女性皇族本人の婚姻後の身分保持には大きな異論が少ない一方、配偶者・子の扱いと旧宮家子孫の養子案で各党派の意見が分かれています
政府の有識者会議報告は2022年に国会へ提出されました。立法府での議論が本格化したのは2024年からで、全体会議と個別意見聴取を通じて、各党・各会派の意見が整理されてきました。大きな争点は、女性皇族の配偶者・子の扱いと、旧宮家の子孫を皇族とする案です。
争点1 配偶者・子を皇族とするか
女性皇族本人が婚姻後も皇室に残ること自体には、大きな異論はあまりありません。意見が分かれているのは、配偶者や子にも皇族の身分を与えるかどうかです。
配偶者・子を皇族としない方向は、自民党、公明党などに見られます。その背景には、女系天皇につながる制度変更を避けたいという考え方があります。

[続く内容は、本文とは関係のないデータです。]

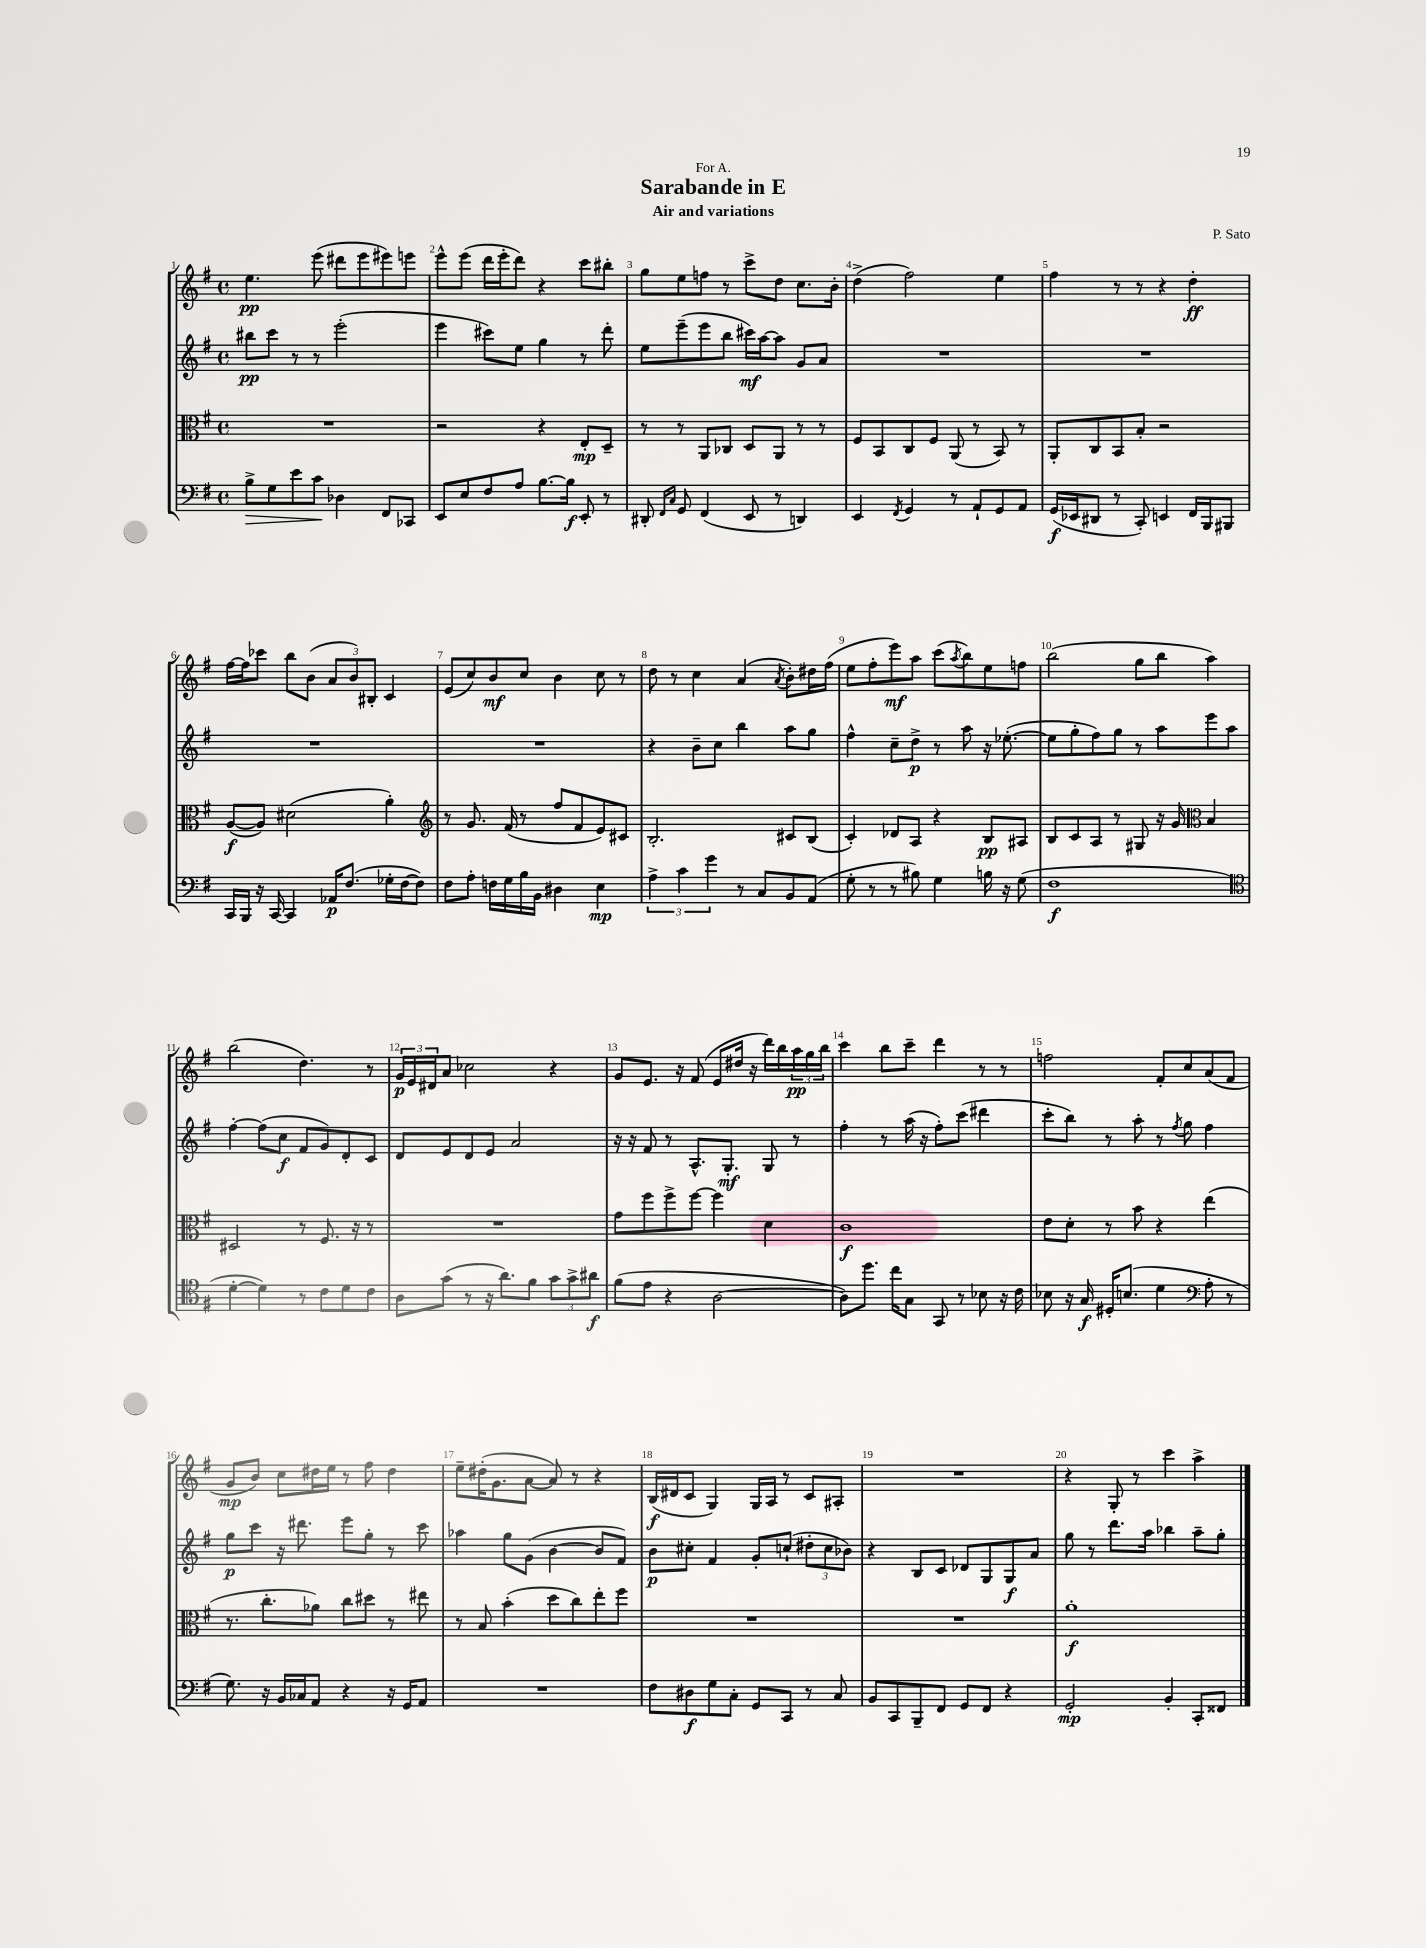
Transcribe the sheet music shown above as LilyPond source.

\header { title = "Sarabande in E" composer = "P. Sato" subtitle = "Air and variations" dedication = "For A." }
<<
\new StaffGroup <<
\new Staff = "s0" {
    \clef treble \key g \major \defaultTimeSignature \time 4/4
    e''4.\pp e'''8( dis'''8 e'''8 eis'''8) e'''8 |
    e'''8-^ e'''8( d'''16 e'''16-. d'''8) r4 c'''8 bis''8-. |
    g''8 e''8 f''8 r8 c'''8-> d''8 c''8. b'16-. |
    d''4->( fis''2) e''4 |
    fis''4 r8 r8 r4 d''4-.\ff |
    fis''16~ fis''16 ces'''8 b''8 b'8( \tuplet 3/2 { a'8 b'8) bis8-. } c'4 |
    e'8( c''8) b'8\mf c''8 b'4 c''8 r8 |
    d''8 r8 c''4 a'4( \acciaccatura { a'8 } b'8-.) dis''16 fis''16( |
    e''8 fis''8-. e'''8\mf) a''8 c'''8( \acciaccatura { a''8 } b''8) e''8 f''8 |
    b''2( g''8 b''8 a''4) |
    b''2( d''4.) r8 |
    \tuplet 3/2 { g'16\p e'16 dis'16 } a'8 ces''2 r4 |
    g'8 e'8. r16 fis'8( e'8 dis''16 r16 d'''16) b''16 \tuplet 3/2 { a''16\pp g''16 b''16 } |
    c'''4 b''8 c'''8-- d'''4 r8 r8 |
    f''2 fis'8-. c''8 a'8( fis'8 |
    g'8\mp b'8) c''8 dis''16 e''16 r8 fis''8 dis''4 |
    e''8-- dis''16-.( g'8. a'8~ a'8) r8 r4 |
    b16\f( dis'16 c'8 g4) g16 a16 r8 c'8 ais8-. |
    R1 |
    r4 g8-. r8 c'''4 a''4-> \bar "|." |
}
\new Staff = "s1" {
    \clef treble \key g \major \defaultTimeSignature \time 4/4
    bis''8\pp c'''8 r8 r8 e'''2-.( |
    e'''4 cis'''8) e''8 g''4 r8 d'''8-. |
    e''8 e'''8--( e'''8 b''8 cis'''16\mf) a''16~ a''8 g'8 a'8 |
    R1 |
    R1 |
    R1 |
    R1 |
    r4 b'8-- c''8 b''4 a''8 g''8 |
    fis''4-^ c''8-- d''8->\p r8 a''8 r16 ees''8.~-.( |
    ees''8 g''8-. fis''8) g''8 r8 a''8 e'''8 a''8 |
    fis''4~-. fis''8( c''8\f fis'8 g'8) d'8-. c'8 |
    d'8 e'8 d'8 e'8 a'2 |
    r16 r16 fis'8 r8 a8.-^ g8.-.\mf g8 r8 |
    fis''4-. r8 a''16( r16 fis''8-.) c'''8( dis'''4 |
    c'''8-. b''8) r8 a''8-. r8 \acciaccatura { fis''8 } g''8 fis''4 |
    g''8\p c'''8 r16 dis'''8. e'''8 g''8-. r8 c'''8 |
    aes''4 g''8 g'8( b'4~ b'8 fis'8) |
    b'8\p cis''8-. fis'4 g'8-. c''8-!( \tuplet 3/2 { dis''8-. c''8 bes'8) } |
    r4 b8 c'8 des'8 g8 g8\f a'8 |
    g''8 r8 d'''8. a''16 bes''4 a''8-- g''8-. \bar "|." |
}
\new Staff = "s2" {
    \clef alto \key g \major \defaultTimeSignature \time 4/4
    R1 |
    r2 r4 e8-.\mp d8-- |
    r8 r8 a,8 ces8 d8 a,8 r8 r8 |
    fis8 b,8 c8 fis8 a,8( r8 b,8) r8 |
    a,8-. c8 b,8 b8-. r2 |
    a8~\f( a8) dis'2( a'4-.) |
    \clef treble r8 g'8. fis'16( r8 fis''8 fis'8 e'8) cis'8 |
    b2.-. cis'8 b8( |
    c'4-.) des'8 a8 r4 b8\pp ais8 |
    b8 c'8 a8 r8 gis8 r16 g'16 \clef alto b4 |
    dis2 r8 fis8. r16 r8 |
    R1 |
    g'8 fis''8 fis''8-> fis''8~ fis''4 d'4 |
    c'1\f |
    e'8 d'8-. r8 b'8 r4 e''4( |
    r8. c''8.-. aes'8) c''8 dis''8 r8 eis''8 |
    r8 b8 b'4-.( d''8 c''8) e''8-. fis''8 |
    R1 |
    R1 |
    a'1-.\f \bar "|." |
}
\new Staff = "s3" {
    \clef bass \key g \major \defaultTimeSignature \time 4/4
    b8->\> g8 e'8 c'8\! des4 fis,8 ces,8 |
    e,8 e8 fis8 a8 b8.~ b16\f e,8-. r8 |
    dis,8-. \grace { fis,16 c16 } g,8 fis,4( e,8 r8 d,4) |
    e,4 \acciaccatura { fis,8 } g,4 r8 a,8-! g,8 a,8 |
    g,16\f( ees,16 dis,8 r8 c,8-.) e,4 fis,16 b,,16 bis,,8 |
    c,16 b,,16 r16 c,16~ c,4 aes,16\p fis8.( ges16-. fis16~ fis8) |
    fis8 a8-. f16 g16 b16 b,16 dis4 e4\mp |
    \tuplet 3/2 { a4-> c'4 g'4 } r8 c8 b,8 a,8( |
    g8-. r8 r8 bis8) g4 b16 r16 g8( |
    fis1\f |
    \clef tenor d'4~-. d'4) r8 c'8 d'8 c'8 |
    a8 g'8( r8 r16 a'8.) fis'8 \tuplet 3/2 { g'8 g'8-> ais'8\f } |
    fis'8( e'8 r4 a2~ |
    a8) d''8. c''16 g8 g,8 r8 bes8 r16 c'16 |
    bes8 r16 g16\f dis16-. b8.( d'4 \clef bass a8-. r8 |
    g8.) r16 b,16 ces16 a,8 r4 r16 g,16 a,8 |
    R1 |
    fis8 dis8\f g8 c8-. g,8 c,8 r8 c8 |
    b,8 c,8 b,,8-- fis,8 g,8 fis,8 r4 |
    g,2-.\mp b,4-. c,8-. fisis,8 \bar "|." |
}
>>
>>
\layout { \context { \Score \override BarNumber.break-visibility = ##(#f #t #t) barNumberVisibility = #all-bar-numbers-visible } }
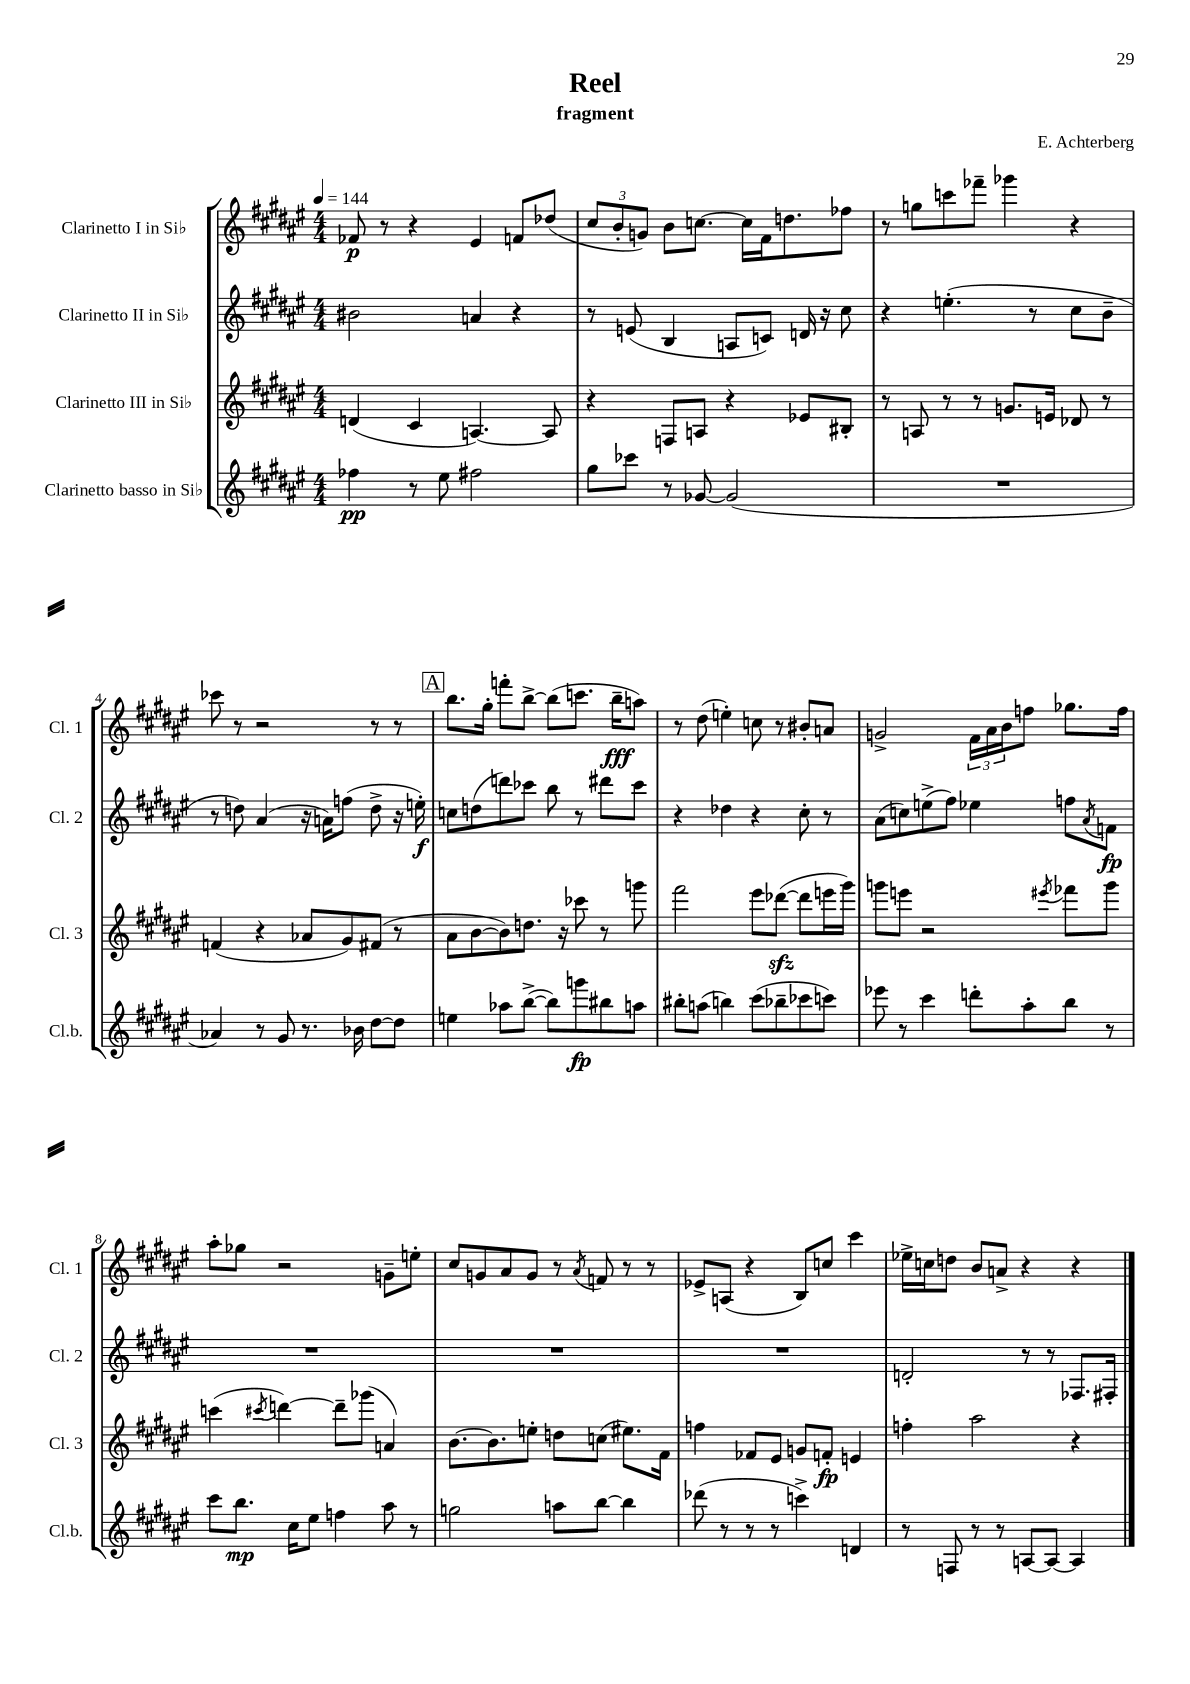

これに対し、立憲民主党や日本維新の会などは、家族の中で皇族と一般国民が分かれることの不自然さや、戸籍・氏・家族関係、公的活動の担い方をどう制度化するかという課題を重く見ています。ここでは、家族として一体の生活を営む実態と、皇族と一般国民に身分が分かれる法的構成とを、どこまで無理なく成り立たせられるかが争点になります。
争点2 旧宮家の子孫を皇族とするか
こちらは、より大きく意見が割れています。
自民党、公明党、日本維新の会などは、皇族数の確保や安定的な皇位継承のために必要だとみています。ここでは、男系男子維持を具体的な制度としてどう支えるかが中心的な発想になっています。
立憲民主党や国民民主党などは、一般国民を皇族とすることの憲法上の課題を、慎重に検討すべきだとしています。共産党、れいわ新選組、社会民主党などは、第2案に否定的であり、一般国民を皇族とすることへの違和感や、憲法上の問題を指摘しています。ここでは、男系男子維持のためにどこまで特別な制度を認めるかが問われています。
なぜ割れるのか
表向きには皇族数確保策の議論ですが、その底には、男系男子維持をどこまで優先するのか、また、そのための制度化を、合憲性や国民の理解、家族の一体性との関係でどこまで認めるのかという対立があります。